Given text -
────────────────

‘Carrie’ (2013) movie review: tepid remake of the 1976 film with Chloë Grace Moretz

NOW STREAMING ON:

Note: beware some general spoilers in the below review. I’m assuming most readers have read the Stephen King novel and/or seen the classic 1976 film.

There’s one sequence any Carrie adaptation/remake needs to nail: the violent prom night climax, when that intense dread that the rest of the story has slowly been building finally reaches its breaking point. Brian De Palma unforgettably handled this sequence (in split-screen) in the 1976 movie, resulting in one of the most iconic moments in horror film history.

When this 2013 version of Carrie – which really earns that remake label by lifting so much straight from the original film – turns into a loud action movie during the climax, you know something has gone horribly wrong.

That’s too bad, because the first two-thirds of this movie work pretty well. Director Kimberly Peirce – no stranger to teenage outcast themes, she previously made Boys Don’t Cry – has a good feel for this story and setting, and uses our knowledge of this material to build that palpable sense of dread: we search for some small glimmer of hope, some indication that things might not turn out so bad, but we know exactly where this is going…

And that’s a place that’s more relevant now than it ever was. As stories of high school bullying, teenage suicide, and school shootings fill the news, there’s a fascinating dynamic to watching bullied Carrie White explode in a fiery rage, indiscriminately murdering her tormentors along with everyone else in her path. It may not be justice, or even revenge-movie fantasy, but it’s something we can understand, and almost sympathize with.

At least, in the 1976 film. In this remake, everything is simplified, characters painted as black-and-white good or evil, and Carrie ultimately does become another revenge movie: the prom massacre is boiled down to action movie window dressing as Carrie specifically targets those who have wronged her. It’s all flash and fury as the thematic substance get muddled and trampled upon.

As the titular lead, Chloë Grace Moretz does an admirable job: a stronger, more vocal characterization than Sissy Spacek in the original film, we truly care about this character, and sense the presence of a young girl who, under different circumstances, could turn out OK. But she, too, suffers at the hands of the misguided climax; reigning in her performance, she loses all the crazed terror that Spacek so memorably provided.

────────────────

Data for analysis -
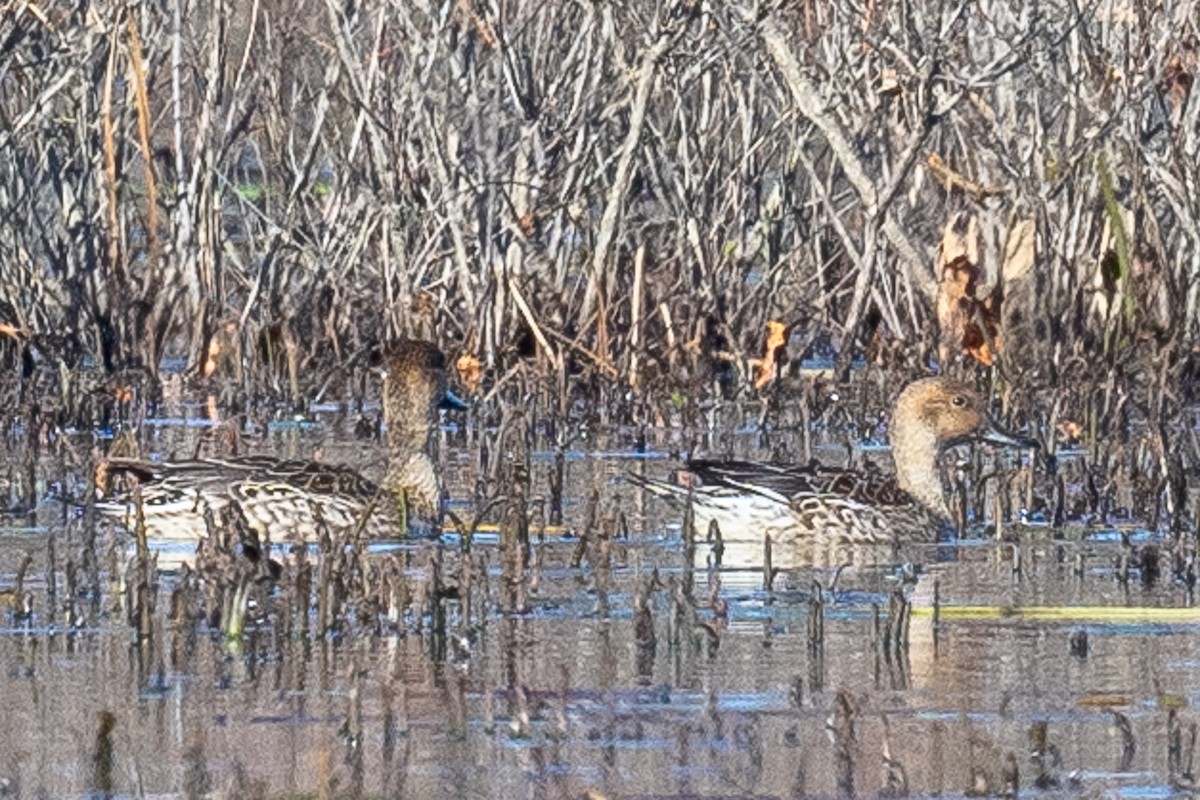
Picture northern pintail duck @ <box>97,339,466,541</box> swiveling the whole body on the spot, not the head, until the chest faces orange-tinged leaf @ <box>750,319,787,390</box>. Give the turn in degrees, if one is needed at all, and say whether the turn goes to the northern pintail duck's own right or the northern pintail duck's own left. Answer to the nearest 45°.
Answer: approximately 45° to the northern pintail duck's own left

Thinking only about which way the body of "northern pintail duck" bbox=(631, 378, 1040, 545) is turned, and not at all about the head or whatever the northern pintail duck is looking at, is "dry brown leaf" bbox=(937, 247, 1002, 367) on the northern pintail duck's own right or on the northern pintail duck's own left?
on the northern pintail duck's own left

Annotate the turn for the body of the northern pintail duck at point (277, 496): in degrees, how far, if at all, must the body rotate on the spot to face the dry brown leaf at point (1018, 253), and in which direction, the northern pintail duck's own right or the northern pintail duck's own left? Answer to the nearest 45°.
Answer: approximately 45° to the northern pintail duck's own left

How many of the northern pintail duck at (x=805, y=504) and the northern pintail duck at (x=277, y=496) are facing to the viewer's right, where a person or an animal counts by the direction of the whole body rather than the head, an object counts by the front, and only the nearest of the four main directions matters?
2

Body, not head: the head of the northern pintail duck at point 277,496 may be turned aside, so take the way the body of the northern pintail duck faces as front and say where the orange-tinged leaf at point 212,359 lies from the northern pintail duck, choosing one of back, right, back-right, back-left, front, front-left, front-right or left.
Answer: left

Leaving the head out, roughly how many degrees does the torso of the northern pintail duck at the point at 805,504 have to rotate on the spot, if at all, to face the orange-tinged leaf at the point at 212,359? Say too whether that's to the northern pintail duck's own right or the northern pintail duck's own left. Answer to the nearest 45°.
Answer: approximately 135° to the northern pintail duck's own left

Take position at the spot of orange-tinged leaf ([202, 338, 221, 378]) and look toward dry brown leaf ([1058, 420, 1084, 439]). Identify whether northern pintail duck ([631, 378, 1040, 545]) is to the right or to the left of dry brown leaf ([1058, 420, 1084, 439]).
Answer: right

────────────────

Required actions -
• 1. List every real person named in the Carrie remake review, leaving out fictional characters.
• 2. Please write a continuation of the Carrie remake review, starting after its last sentence.
Nothing here depends on the records.

Answers by item -
• 1. Stephen King, Brian De Palma, Kimberly Peirce, Chloë Grace Moretz, Sissy Spacek

• 2.
Carrie’s tormentors don’t really bring much color to their roles, though the black-and-white characterizations don’t really help. Gabriella Wilde’s Sue Snell is turned into a conventional horror movie heroine, while Ansel Elgort’s Tommy Ross is just about the nicest guy you’d ever meet. Chris (Portia Doubleday) and Billy (Alex Russell), meanwhile, are comic-book evil incarnate.

As Carrie’s religious fanatic mother, Julianne Moore never goes as over the top as Piper Laurie in the original, though the film would have likely benefited from it (the “dirty pillows” and “they’re all going to laugh at you” lines, which specifically recall Laurie’s work, get the best reactions here). Judy Greer, as the sympathetic gym teacher Ms. Desjarden, stands out among the supporting cast.

While Carrie isn’t a shot-by-shot remake of the 1976 film a la Gus Van Sant’s Psycho, it comes awfully close: the number of major changes can be counted on a single hand. Most notable is the opening scene, a bizarre (and pointless) birth sequence that can’t hold a candle to the locker room opening of the original; that scene, which unfolds moments later, is similarly strong here.

And then there’s the finale. Regarded by many as a cheap jump scare, the final scene in the 1976 version is nonetheless a classic of the genre, and went on to influence a number of copycats. As if the fumbled climax wasn’t enough, this version ends with a WTF whimper before an inappropriate rock song plays out over the closing credits. By this point, any good from the first half of the film has been long forgotten, as we leave with a sour taste in our mouths. 

Carrie (2013)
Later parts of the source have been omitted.